Okay, so what’s next. DigiKam. Okay…oops, it says I have it already installed. Not promising if I don’t even remember still having it. Well, at least I can update to the latest version, right? Okay, so I have no idea what’s going on. In my folder for Pictures, I have one called Working, and in it I have the batch I’m playing with called B1 as the folder. Digikam won’t show it to me. It won’t even show me it exists. Okaaay, so I went to my sub-folder that has my latest imports in it. Nada, doesn’t like that folder either. There are four or five sub-folders under it, but even with REFRESHING the folder, it doesn’t do squat. Trying to import the folder or files doesn’t help either. WTF? Okay, well bye bye, thanks for coming out. Oh, wait, it comes with another program called ShowFoto. Which kind of does the same stuff as other organizers, but not well. Okay, enough time wasted. Uninstalling. I think I only had it in there because it handles RAW. And then, wtf, the importing of a folder created some sort of recursion within the folder. 10K files duplicated, and 20GB of data later, it looked like there was no end. So I zapped the directory. Yikers. No idea what that was about. But definitely glad I removed it.

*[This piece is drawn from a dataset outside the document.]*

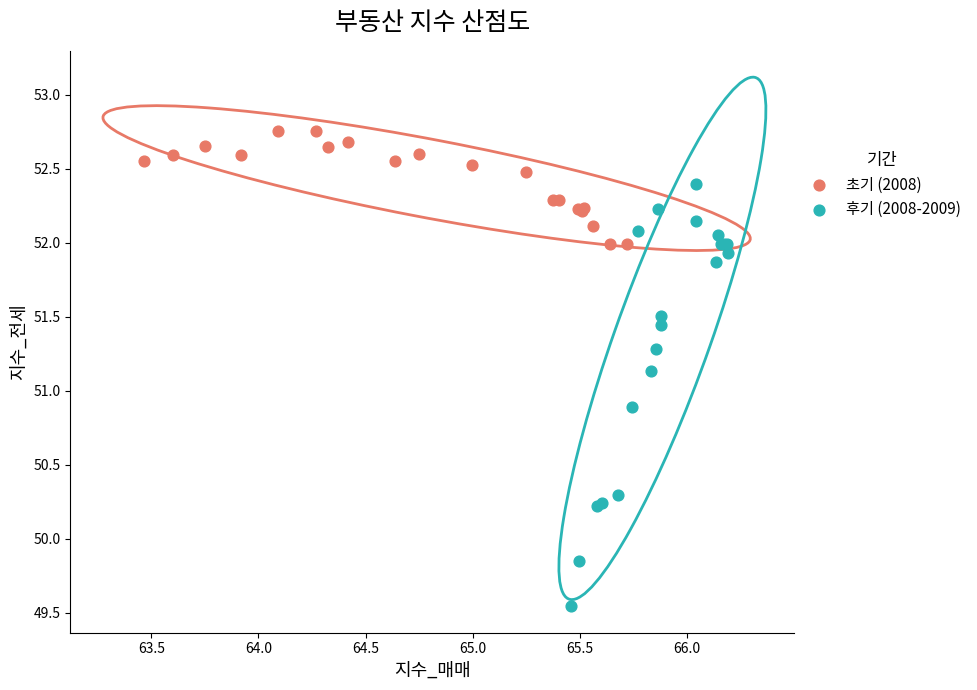

Which series reaches the maximum Y coordinate?

초기 (2008)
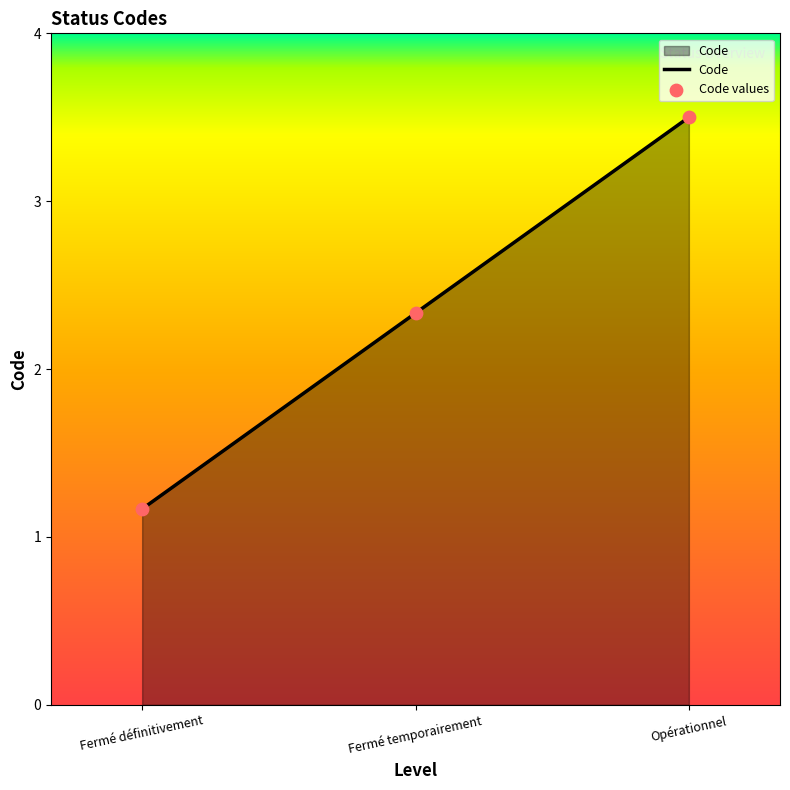

What is the change in value from Fermé définitivement to Fermé temporairement?

+1.2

Well, I’m going to keep plowing ahead. I tweaked my anti-virus and anti-malware and my firewalls to max, even though I already had it on high alert and was only downloading based on high-end sites reviewing the software and certifying it safe to try.
Photo QT Image Viewer is next up. A fairly decent photo viewer. With an odd “transparency” model built in to see the apps running behind it. In full pic mode, I can lock the metadata info bar on the left, decent layout. But nothing exceptional, and XNViewMP blows it away by a mile. Moving on, uninstalling.
And last, but not least, is WildBit Viewer. The viewer was basic except when it comes to EXIF / metadata — it had it laid out in SPADES. Almost worth it to keep it just for that. But most of that I never use beyond the basics. The editor is decent, but when I saved a flipped image, it dropped the size by 30%. Nope, can’t have that. Okay, I’m done. Bye bye.
Looks like XNViewMP was the clear winner. Good to know. And soon I’ll have all the bases covered. Now I want to see what’s out there for facial recognition and mosaics.